Early in the morning, two days later, I was sitting in the back of a truck heading to town. I would be back in Seoul by evening. I liked nights in Seoul, because they weren’t pitch black. Jeeps were heading into the hunting grounds in single file. A heavy fog half-shrouded the woods I’d blindly roamed two nights ago. Had it really been a hunting accident? Two months before Park’s death, the deer farm had burned to the ground. There wasn’t a single deer left to hunt. Park was helping the hunters. When they became drunk out of their minds, they had probably started to go after a human deer. The police will uncover the full story. That night when I was fleeing through the woods, it wasn’t the boar, bear, or tiger that I most feared. I’d only wished that I wouldn’t come across another human being.

Never go for a walk in the woods at night. Especially when it rains. An accident could happen at any moment. A creature spewing double barrels of fire could come and set off a deafening roar. Rabbits, raccoons, boars, roes, and deer are slaughtered all through the night. But an entirely different animal could end up dead.
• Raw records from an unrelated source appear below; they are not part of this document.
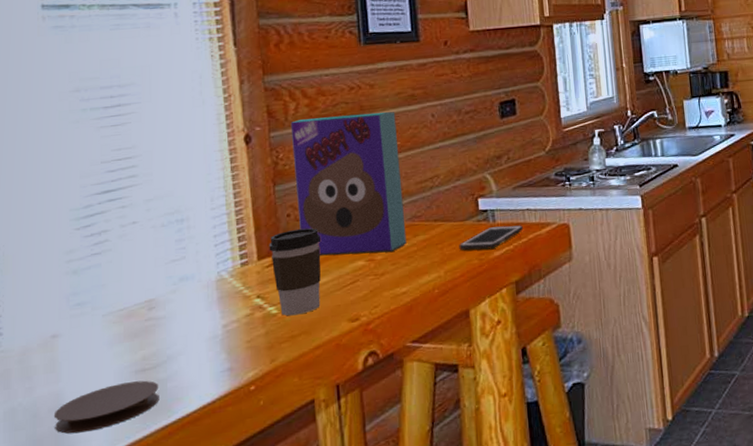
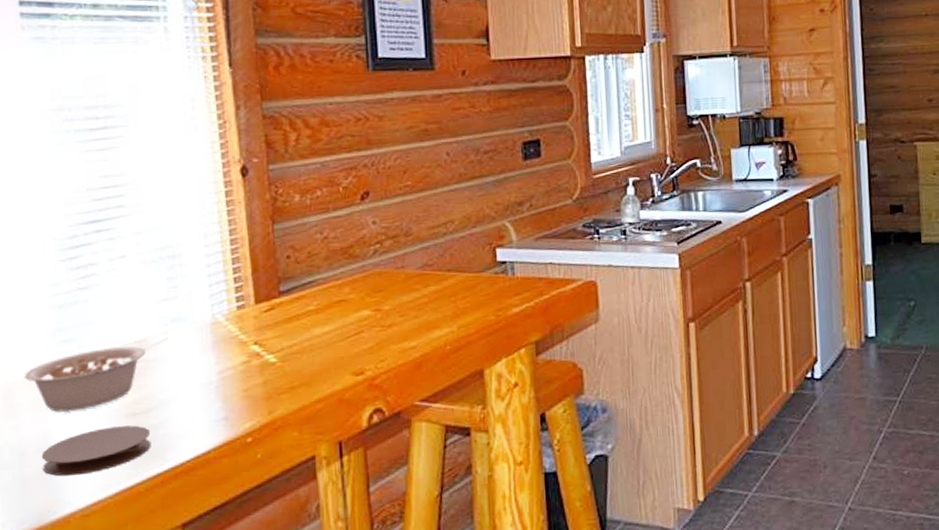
legume: none [38,297,176,372] -> present [24,338,168,412]
coffee cup: present [269,228,321,316] -> none [267,271,324,366]
cereal box: present [290,111,407,256] -> none [291,147,417,303]
cell phone: present [459,225,523,251] -> none [474,279,545,305]

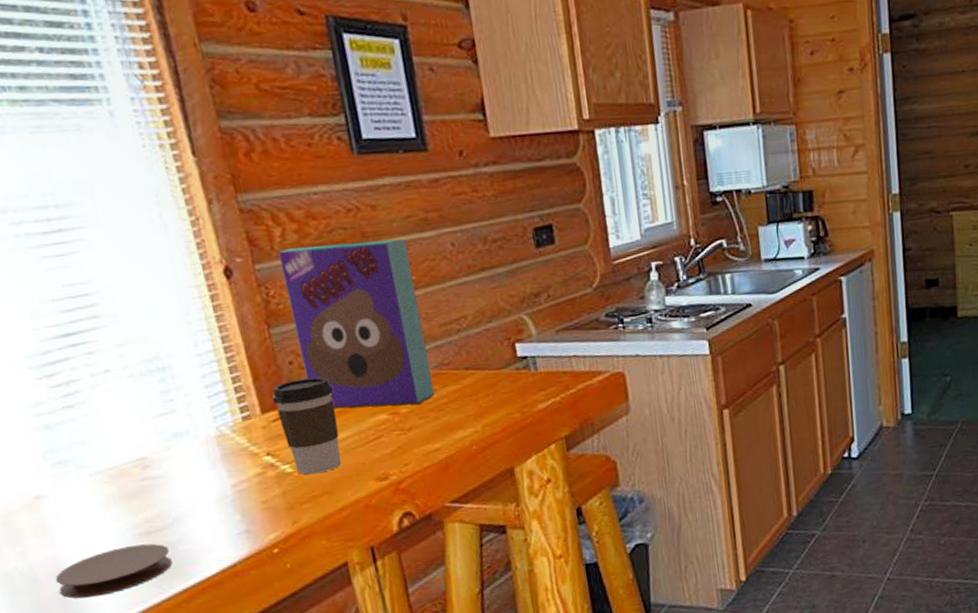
legume: present [24,338,168,412] -> none [20,454,172,536]
coffee cup: none [267,271,324,366] -> present [272,377,342,475]
cereal box: none [291,147,417,303] -> present [278,239,435,409]

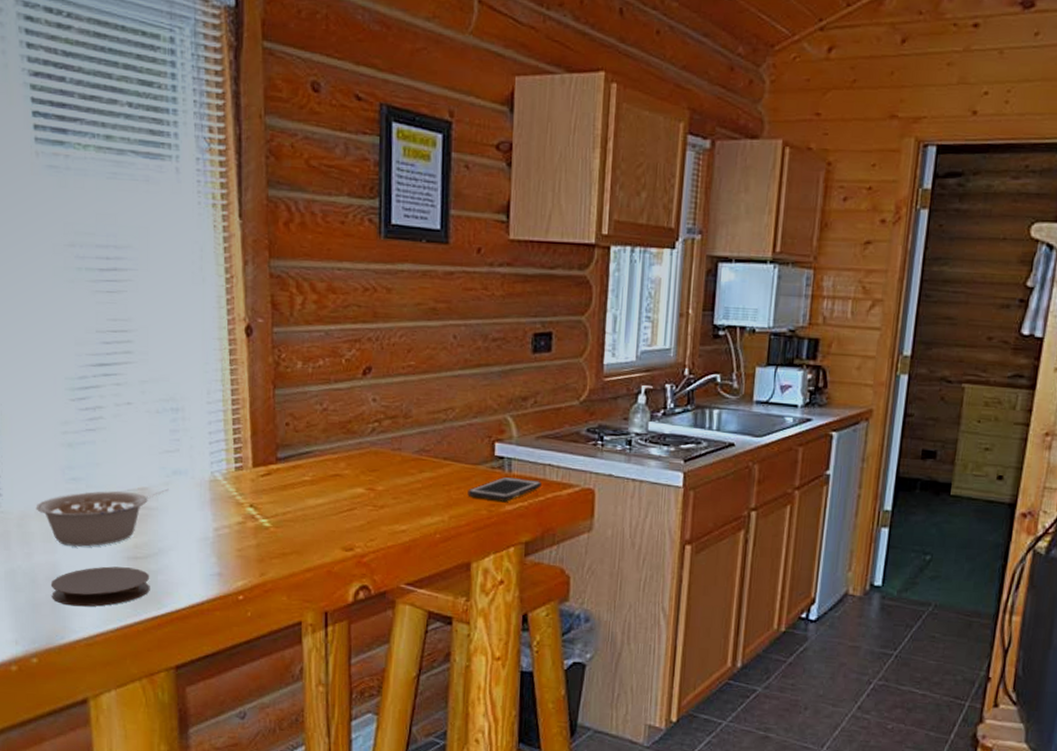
legume: none [20,454,172,536] -> present [35,489,169,547]
coffee cup: present [272,377,342,475] -> none [265,440,320,533]
cereal box: present [278,239,435,409] -> none [295,317,413,484]
cell phone: none [496,374,571,403] -> present [467,476,542,502]

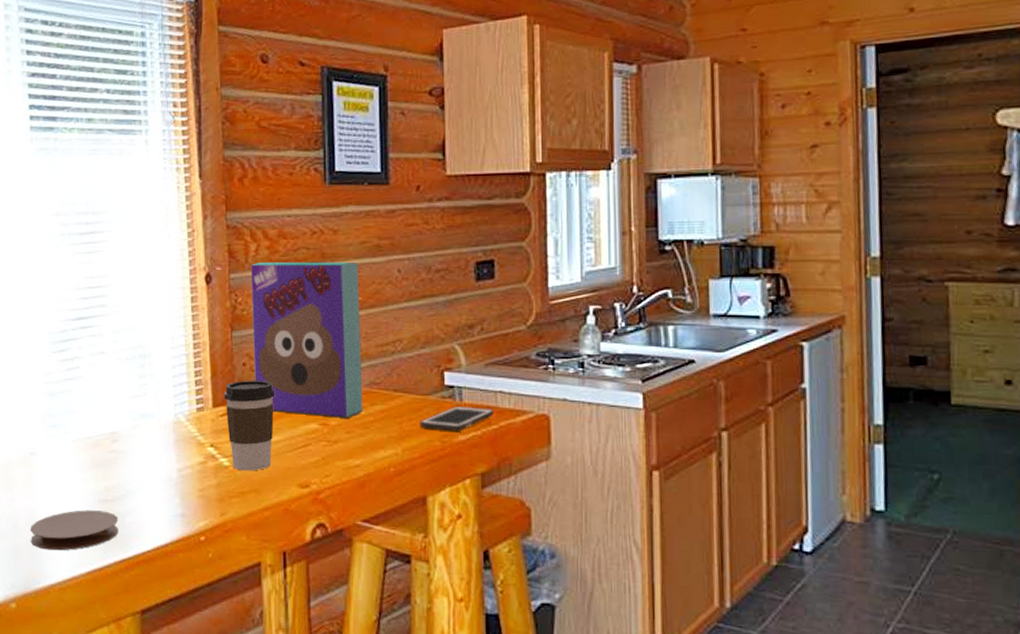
legume: present [35,489,169,547] -> none [19,433,137,491]
coffee cup: none [265,440,320,533] -> present [224,380,275,471]
cereal box: none [295,317,413,484] -> present [250,261,363,418]

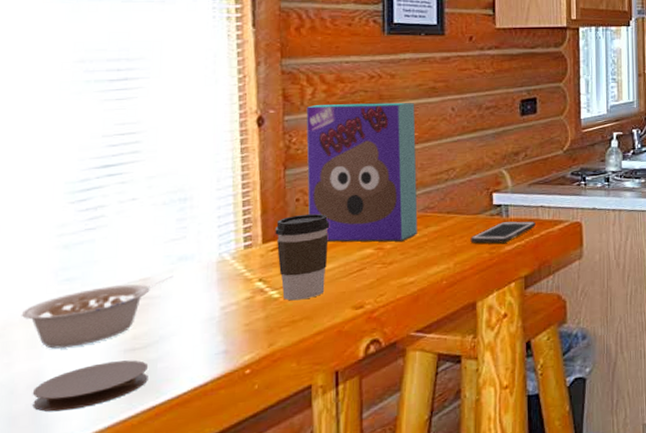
legume: none [19,433,137,491] -> present [21,276,173,349]

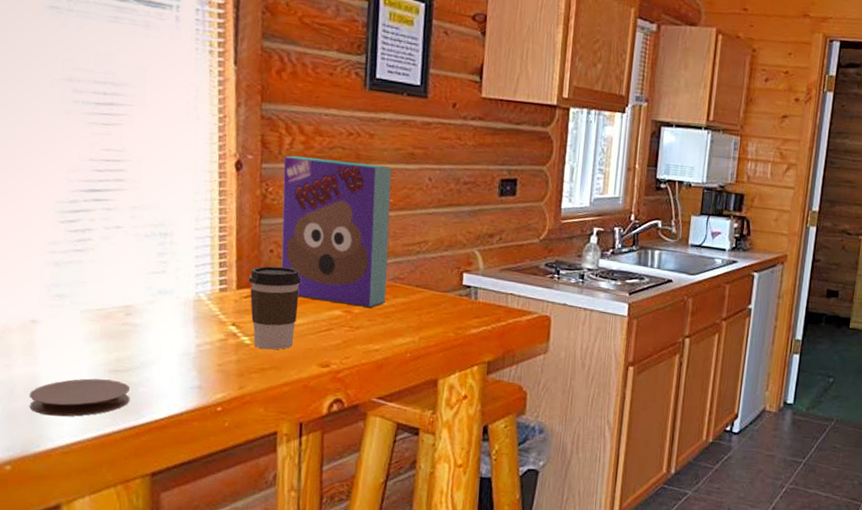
legume: present [21,276,173,349] -> none [18,307,154,360]
cell phone: present [470,221,536,244] -> none [437,303,504,326]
The truck bounced up as if it had rolled over a big rock. I bounced up, too. My tailbone started to ache. The gash ran through my eyebrow and stopped just above my eye. The other detective had known everything. He’d quit after he’d gotten spooked in the middle of the investigation. He’d known exactly what went on in the woods during those rainy winter nights. That sneaky motherfucker. He’d given me every detail about the case, except the most important thing.